Extracted text:

####################

Of special interest is the high degree of mutational tolerance observed for the C-terminal tail and helix 8 for both rhodopsin in the present study and the β2-adrenergic receptor (Jones et al. 2020). This observation is surprising because the GPCR C-terminal tail is known to form intimate contacts with downstream effector proteins such as G proteins (Kang et al. 2018; Tsai et al. 2019) and helix 8 has been suggested to endow some GPCRs with mechanosensation (Erdogmus et al. 2019), an alternative function that has been suggested for opsins (Leung and Montell 2017). One possible reason for this may come from a limitation in our system, which heterologously expresses human rhodopsin in yeast cells instead of a more physiologically relevant cell type. Indeed, earlier studies have shown that rhodopsin is post-translationally modified differently when expressed in yeast compared to mammalian cells (Mollaaghababa et al. 1996). However, considering that mutational tolerance for the C-terminus tail and helix 8 was observed for both the β2-adrenergic receptor (Jones et al. 2020) and rhodopsin despite differences in the approach, mutational completeness, receptor, and model systems, it is also possible that the C-terminal tail of GPCRs are intrinsically tolerant to mutations. Testing more conditions, such as dark versus light or ligand versus no ligand treatments, may reveal reasons behind these observations. Towards this point, differences in membrane expression have previously been observed for rhodopsin variants under retinal versus no retinal conditions (Penn et al. 2020). Furthermore, no deep mutational scanning studies of GPCRs have been conducted in their native cell types, which may serve as an unexplored factor that can yield further insight into the determinants of transmembrane protein mutability.

####################

Questions:
(a) According to the passage on mutational tolerance, in what type of cells does the system express human rhodopsin?
(b) State whether each statement agrees with the passage on mutational tolerance. Give yes or no for each, and quote the words from the passage that decide it.
(i) Helix 8 has been suggested to give some GPCRs mechanosensation.
(ii) Deep mutational scanning studies of GPCRs have already been conducted in their native cell types.
(iii) Rhodopsin is post-translationally modified in the same way in yeast as in mammalian cells.
(c) List each distinct work cited in the passage on mutational tolerance, giving the authors and year as cited.

Extracted entries:
####################

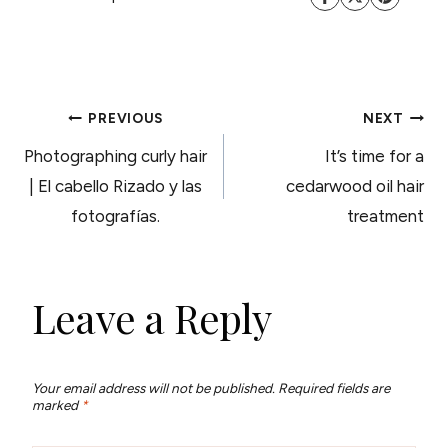
POST
PREVIOUS
NEXT
Photographing curly hair
It’s time for a
NAVIGATION
| El cabello Rizado y las
cedarwood oil hair
fotografías.
treatment
Leave a Reply
Your email address will not be published.
Required fields are
marked
*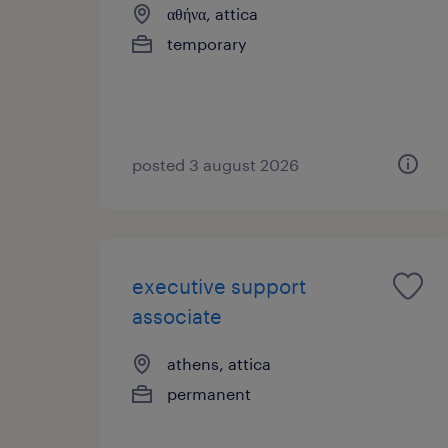
αθήνα, attica
temporary
posted 3 august 2026
executive support
associate
athens, attica
permanent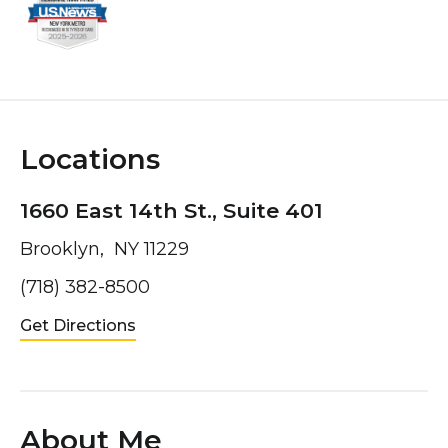
Locations
1660 East 14th St., Suite 401
Brooklyn, NY 11229
(718) 382-8500
Get Directions
About Me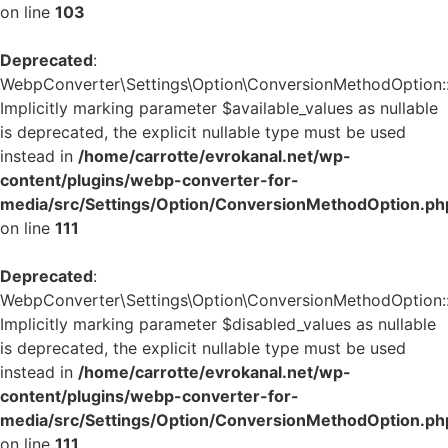
on line
103
Deprecated
:
WebpConverter\Settings\Option\ConversionMethodOption::v
Implicitly marking parameter $available_values as nullable
is deprecated, the explicit nullable type must be used
instead in
/home/carrotte/evrokanal.net/wp-
content/plugins/webp-converter-for-
media/src/Settings/Option/ConversionMethodOption.ph
on line
111
Deprecated
:
WebpConverter\Settings\Option\ConversionMethodOption::v
Implicitly marking parameter $disabled_values as nullable
is deprecated, the explicit nullable type must be used
instead in
/home/carrotte/evrokanal.net/wp-
content/plugins/webp-converter-for-
media/src/Settings/Option/ConversionMethodOption.ph
on line
111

####################

Answers to the tasks:
(a) Yeast cells.

(b)
(i) Yes: "helix 8 has been suggested to endow some GPCRs with mechanosensation"
(ii) No: "no deep mutational scanning studies of GPCRs have been conducted in their native cell types"
(iii) No: "rhodopsin is post-translationally modified differently when expressed in yeast compared to mammalian cells"

(c)
- Jones et al. 2020
- Kang et al. 2018
- Tsai et al. 2019
- Erdogmus et al. 2019
- Leung and Montell 2017
- Mollaaghababa et al. 1996
- Penn et al. 2020